Carlos Rocha - Ciberdúvidas da Língua Portuguesa
Carlos Rocha
Carlos Rocha
1M

Licenciado em Estudos Portugueses pela Faculdade de Ciências Sociais e Humanas da Universidade Nova de Lisboa, mestre em Linguística pela mesma faculdade e doutor em Linguística, na especialidade de Linguística Histórica, pela Faculdade de Letras da Universidade de Lisboa. Professor do ensino secundário, coordenador executivo do Ciberdúvidas da Língua Portuguesa, destacado para o efeito pelo Ministério da Educação português.

 
Textos publicados pelo autor

Pergunta:

Qual é a etimologia das palavras: esparrar, esparramar, espalhar e esparralhar?

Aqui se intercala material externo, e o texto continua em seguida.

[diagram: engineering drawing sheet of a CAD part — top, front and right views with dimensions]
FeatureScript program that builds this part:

Elas possuem a mesma origem, ou é uma coincidência que possuam significados próximos?

Obrigada.

Resposta:

Há de facto relação morfológica e etimológica entre os diferentes verbos mencionados na pergunta. Com efeito, embora não haja certeza, não é impossível que se devam a uma tradição que tornou a sequência espa(rr)- um elemento expressivo.

Assim:

Esparrar parece derivar de parra e ter adquirido o significado de «espalhar», tal como as parras, nos países onde elas existem, se alargam e crescem, permitindo serem aproveitadas para criar sombra.

Esparramar parece ser uma amálgama de espalhar e derramar.

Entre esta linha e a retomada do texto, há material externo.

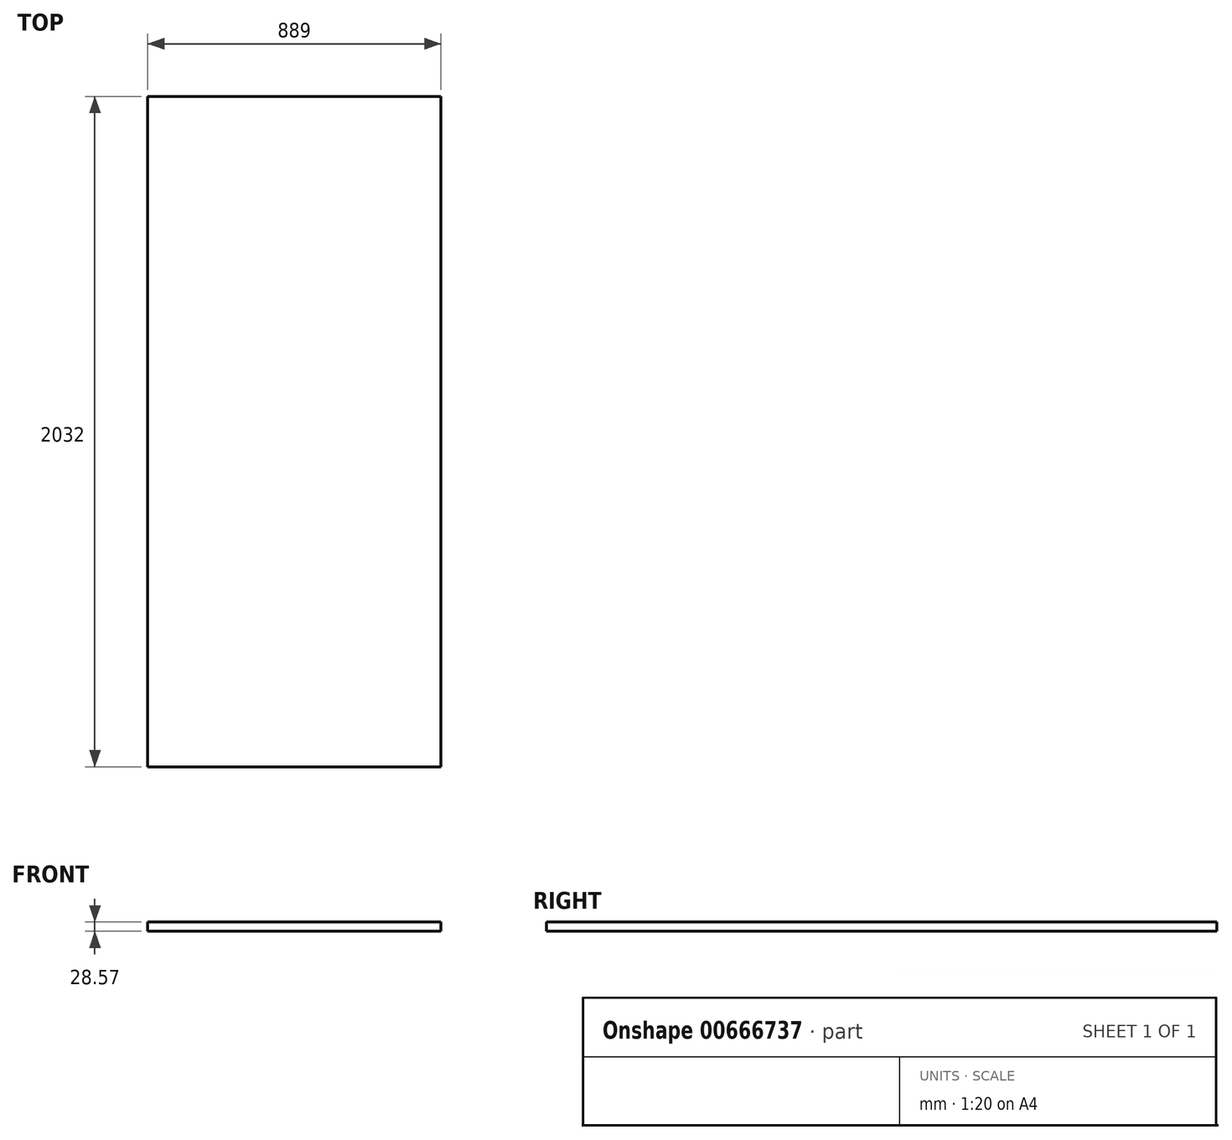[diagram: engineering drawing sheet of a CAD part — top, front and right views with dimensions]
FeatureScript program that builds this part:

Espalhar virá de palha, em alusão à palha que se dispersava no chão para fazer a cama dos animais.

Esparralhar será o resultado de esparrar e espalhar.

Todos estes verbos serão criações aparecidas depois do latim, já em contexto dialectal galego-português.

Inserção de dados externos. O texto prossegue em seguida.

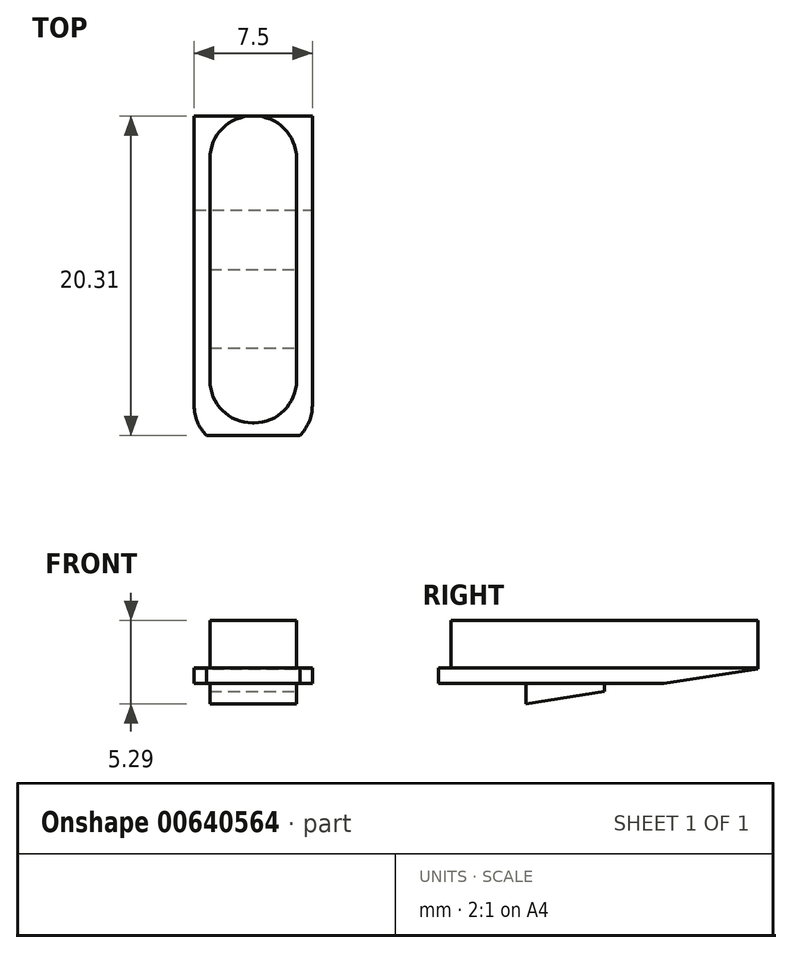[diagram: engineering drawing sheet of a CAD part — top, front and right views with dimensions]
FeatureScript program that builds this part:
annotation { "Feature Type Name" : "Feature", "Feature Type Description" : "" }
export const myFeature = defineFeature(function(context is Context, id is Id, definition is map)
    precondition{}
    {
        {
            var Q0;
            Q0=qCreatedBy(makeId("Front.planeOp"),FACE);
            var sketch = newSketch(context, id + "F0", { "sketchPlane" : qUnion([Q0])});
            skLineSegment(sketch, "E0", {"start": v(-5.5, 4) * mm, "end": v(0, 4) * mm});
            skLineSegment(sketch, "E1", {"start": v(0, 4) * mm, "end": v(0, 1) * mm});
            skLineSegment(sketch, "E2", {"start": v(0, 1) * mm, "end": v(1, 1) * mm});
            skLineSegment(sketch, "E3", {"start": v(1, 1) * mm, "end": v(1, 0) * mm});
            skLineSegment(sketch, "E4", {"start": v(1, 0) * mm, "end": v(-6.5, 0) * mm});
            skLineSegment(sketch, "E5", {"start": v(-6.5, 0) * mm, "end": v(-6.5, 1) * mm});
            skLineSegment(sketch, "E6", {"start": v(-6.5, 1) * mm, "end": v(-5.5, 1) * mm});
            skLineSegment(sketch, "E7", {"start": v(-5.5, 1) * mm, "end": v(-5.5, 4) * mm});
            skLineSegment(sketch, "E8", {"start": v(-2.75, 4) * mm, "end": v(-2.75, 8.23) * mm, "construction": true});
            skSolve(sketch);
        }
        {
            var Q0;
            Q0 = qSketchRegion(id + "F0", true);
            extrude(context, id + "F1", {"entities" : qUnion([Q0]), "endBound" : BoundingType.SYMMETRIC, "depth" : 19.5 * mm, "offsetDistance" : 25 * mm});
        }
        {
            var Q0;
            Q0=makeQuery(id+"F1.opExtrude","CAP_FACE",FACE,{"disambiguationData":[OSD([sQuery(id+"F0.wireOp",EDGE,"E0"),sQuery(id+"F0.wireOp",EDGE,"E1"),sQuery(id+"F0.wireOp",EDGE,"E2"),sQuery(id+"F0.wireOp",EDGE,"E3"),sQuery(id+"F0.wireOp",EDGE,"E4"),sQuery(id+"F0.wireOp",EDGE,"E5"),sQuery(id+"F0.wireOp",EDGE,"E6"),sQuery(id+"F0.wireOp",EDGE,"E7")])],"isStart":false});
            var sketch = newSketch(context, id + "F2", { "sketchPlane" : qUnion([Q0])});
            skLineSegment(sketch, "E9.bottom", {"start": v(-6.5, 0) * mm, "end": v(1, 0) * mm});
            skLineSegment(sketch, "E9.top", {"start": v(-6.5, 1) * mm, "end": v(1, 1) * mm});
            skLineSegment(sketch, "E9.left", {"start": v(-6.5, 0) * mm, "end": v(-6.5, 1) * mm});
            skLineSegment(sketch, "E9.right", {"start": v(1, 0) * mm, "end": v(1, 1) * mm});
            skSolve(sketch);
        }
        {
            var Q0;
            Q0 = qSketchRegion(id + "F2", true);
            extrude(context, id + "F3", {"entities" : qUnion([Q0]), "operationType" : NewBodyOperationType.ADD, "depth" : 1.6 * mm, "offsetDistance" : 25 * mm});
        }
        {
            var Q0;
            Q0=makeQuery(id+"F3.opExtrude","CAP_EDGE",EDGE,{"disambiguationData":[OSD([sQuery(id+"F2.wireOp",EDGE,"E9.right")])],"isStart":false});
            var Q1;
            Q1=makeQuery(id+"F3.opExtrude","CAP_EDGE",EDGE,{"disambiguationData":[OSD([sQuery(id+"F2.wireOp",EDGE,"E9.left")])],"isStart":false});
            var Q2;
            Q2=makeQuery(id+"F1.opExtrude","CAP_EDGE",EDGE,{"disambiguationData":[OSD([sQuery(id+"F0.wireOp",EDGE,"E1")])],"isStart":false});
            var Q3;
            Q3=makeQuery(id+"F1.opExtrude","CAP_EDGE",EDGE,{"disambiguationData":[OSD([sQuery(id+"F0.wireOp",EDGE,"E7")])],"isStart":false});
            var Q4;
            Q4=makeQuery(id+"FfYgk94FB1osBZD_1.1.F3.opExtrude","CAP_EDGE",EDGE,{"disambiguationData":[OSD([sQuery(id+"F2.wireOp",EDGE,"E9.right")])],"isStart":false});
            var Q5;
            Q5=makeQuery(id+"F1.opExtrude","CAP_EDGE",EDGE,{"disambiguationData":[OSD([sQuery(id+"F0.wireOp",EDGE,"E1")])],"isStart":true});
            var Q6;
            Q6=makeQuery(id+"FfYgk94FB1osBZD_1.1.F3.opExtrude","CAP_EDGE",EDGE,{"disambiguationData":[OSD([sQuery(id+"F2.wireOp",EDGE,"E9.left")])],"isStart":false});
            var Q7;
            Q7=makeQuery(id+"F1.opExtrude","CAP_EDGE",EDGE,{"disambiguationData":[OSD([sQuery(id+"F0.wireOp",EDGE,"E7")])],"isStart":true});
            fillet(context, id + "F4", {"entities" : qUnion([Q0, Q1, Q2, Q3, Q4, Q5, Q6, Q7]), "radius" : 2.7 * mm, "tangentPropagation" : true, "allowEdgeOverflow" : false});
        }
        {
            var Q0;
            Q0=qCreatedBy(makeId("Right.planeOp"),FACE);
            var sketch = newSketch(context, id + "F5", { "sketchPlane" : qUnion([Q0])});
            skLineSegment(sketch, "E10", {"start": v(-5, 0) * mm, "end": v(-5, -1.3) * mm});
            skLineSegment(sketch, "E11", {"start": v(-5, -1.3) * mm, "end": v(0, -0.5) * mm});
            skLineSegment(sketch, "E12", {"start": v(0, -0.5) * mm, "end": v(0, 0) * mm});
            skLineSegment(sketch, "E13", {"start": v(0, 0) * mm, "end": v(-5, 0) * mm});
            skSolve(sketch);
        }
        {
            var Q0;
            Q0 = qSketchRegion(id + "F5", true);
            var Q1;
            Q1=makeQuery(id+"F1.opExtrude","SWEPT_FACE",FACE,{"disambiguationData":[OSD([sQuery(id+"F0.wireOp",EDGE,"E7")])]});
            extrude(context, id + "F6", {"entities" : qUnion([Q0]), "operationType" : NewBodyOperationType.ADD, "endBound" : BoundingType.UP_TO_SURFACE, "oppositeDirection" : true, "depth" : 5 * mm, "endBoundEntityFace" : qUnion([Q1]), "offsetDistance" : 25 * mm});
        }
        {
            var Q0;
            Q0=qCreatedBy(makeId("Right.planeOp"),FACE);
            var sketch = newSketch(context, id + "F7", { "sketchPlane" : qUnion([Q0])});
            skLineSegment(sketch, "E14", {"start": v(-6.75, -1.67) * mm, "end": v(24.82, 3.33) * mm});
            skLineSegment(sketch, "E15", {"start": v(24.82, 3.33) * mm, "end": v(24.82, -1.67) * mm});
            skLineSegment(sketch, "E16", {"start": v(24.82, -1.67) * mm, "end": v(-6.75, -1.67) * mm});
            skSolve(sketch);
        }
        {
            var Q0;
            Q0 = qSketchRegion(id + "F7", true);
            extrude(context, id + "F8", {"entities" : qUnion([Q0]), "operationType" : NewBodyOperationType.REMOVE, "endBound" : BoundingType.SYMMETRIC, "oppositeDirection" : true, "depth" : 25 * mm, "offsetDistance" : 25 * mm});
        }
        {
            var Q0;
            {var subQ0=sQuery(id+"F2.wireOp",EDGE,"E9.top");Q0=makeQuery(id+"FfYgk94FB1osBZD_1.1.F3.boolean.opBoolean","MERGE",FACE,{"derivedFrom":[makeQuery(id+"F3.boolean.opBoolean","MERGE",FACE,{"derivedFrom":[makeQuery(id+"F1.opExtrude","SWEPT_FACE",FACE,{"disambiguationData":[OSD([sQuery(id+"F0.wireOp",EDGE,"E2")])]}),makeQuery(id+"F1.opExtrude","SWEPT_FACE",FACE,{"disambiguationData":[OSD([sQuery(id+"F0.wireOp",EDGE,"E6")])]}),makeQuery(id+"F3.opExtrude","SWEPT_FACE",FACE,{"disambiguationData":[OSD([subQ0])]})]}),makeQuery(id+"FfYgk94FB1osBZD_1.1.F3.opExtrude","SWEPT_FACE",FACE,{"disambiguationData":[OSD([subQ0])]})]});}
            var sketch = newSketch(context, id + "F9", { "sketchPlane" : qUnion([Q0])});
            skLineSegment(sketch, "E17", {"start": v(-5.7, -10.56) * mm, "end": v(0.2, -10.56) * mm});
            skPoint(sketch, "E17.endSnap0", {"position": v(0.2, -10.56) * mm});
            skArc(sketch, "E18.0", {"start": v(-1.7, -11.35) * mm, "mid": v(-0.67, -11.14) * mm, "end": v(0.2, -10.56) * mm});
            skLineSegment(sketch, "E19.0", {"start": v(-3.8, -11.35) * mm, "end": v(-1.7, -11.35) * mm});
            skArc(sketch, "E19.1", {"start": v(-5.7, -10.56) * mm, "mid": v(-4.83, -11.14) * mm, "end": v(-3.8, -11.35) * mm});
            skPoint(sketch, "E20.orphan", {"position": v(1, -8.65) * mm});
            skPoint(sketch, "E21.orphan", {"position": v(-6.5, -8.65) * mm});
            skSolve(sketch);
        }
        {
            var Q0;
            Q0 = qSketchRegion(id + "F9", true);
            extrude(context, id + "F10", {"entities" : qUnion([Q0]), "operationType" : NewBodyOperationType.REMOVE, "endBound" : BoundingType.THROUGH_ALL, "oppositeDirection" : true, "depth" : 25 * mm, "offsetDistance" : 25 * mm});
        }
    });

Fontes consultadas: Dicionário Houaissdicionário da Academia das Ciências de Lisboa e Cândido de Figueiredo, Novo Dicionário da Língua Portuguesa.

Pergunta:

Ouve-se com frequência a frase «o Roque e a amiga» quando se fala de duas pessoas que andam sempre juntas.

Já me disseram que vem do relacionamento de duas personagens de uma novela brasileira. É possível saber a origem da expressão?

Obrigada.

Resposta:

Vem do título de uma rubrica de um programa muito popular em Portugal, Pão com Manteiga, no final da década de 70 do século passado (cf. também Doutro Tempo).

A expressão encontra registo no Dicionário de Expressões Correntes (Notícias Editorial, 2000), de Orlando Neves, que a define assim:

«Roque e a amiga – Duas pessoas que andam sempre juntas e em desacordo permanente.»

Pergunta:

Vi recentemente grafada a palavra esmoronar.

Ausente do Dicionário Houaiss, pergunto: estará a palavra dicionarizada em outro léxico? Qual o seu significado? Será um simples sinónimo de "desmoronar"?...

Agradeço antecipadamente a vossa preciosa ajuda!

Resposta:

Encontra-se de esmoronar como variante de desmoronar no Novo Dicionário da Língua Portuguesa (1.ª edição, 1899), de Cândido de Figueiredo (este dicionário também pode ser consultado numa versão em linha). 

O verbo ocorre em alguns escritores portugueses e brasileiros:

(1) «Casualmente adreguei de passar pela saibreira esmoronada [...]» (Fialho de Almeida, Os Gatos, in Corpus do Português)

(2) «[...] como se ali se esmoronasse de repente todo o sonhado castelo de suas aventuras conjugais» (Bernardo Guimarães, A Escrava Isaura, ibidem)

Pergunta:

Olá! Encontrei numa tradução antiga de Odorico Mendes da Odisseia de Homero a expressão "oucos manes".

Pesquisando, encontrei essa mesma expressão usada por Leonor d'Almeida Portugal [Marquesa de Alorna]:

«As terríficas sombras, oucos manes/ Ante ela lugar dão a seus furores.»

Mas "oucos" não existe em nenhum dicionário que consultei.

Há uma nota relacionada a esse verso, em que o editor diz acreditar que seja "ocos manes", pois também não encontrou a palavra "oucos".

"Oucos" poderia ser a grafia de "ocos" dos séculos XVIII ou XIX?

Obrigado!

Resposta:

Será variante ou mesmo erro por oco.

O original grego é nekúôn amemêna kárena, que na tradução da Odisseia por Frederico Lourenço corresponde a «às cabeças destituídas de força dos mortos» (p. 312, v. 521).

É, portanto, legítimo inferir que "oucos" esteja por "ocos", no sentido de «vazios».

Não se tratará de forma correta no século XVIII ou no século XIX, porque o conhecido dicionário de Morais (1789) consigna oco, e não "ouco", com o significado «vão, vazado, não sólido».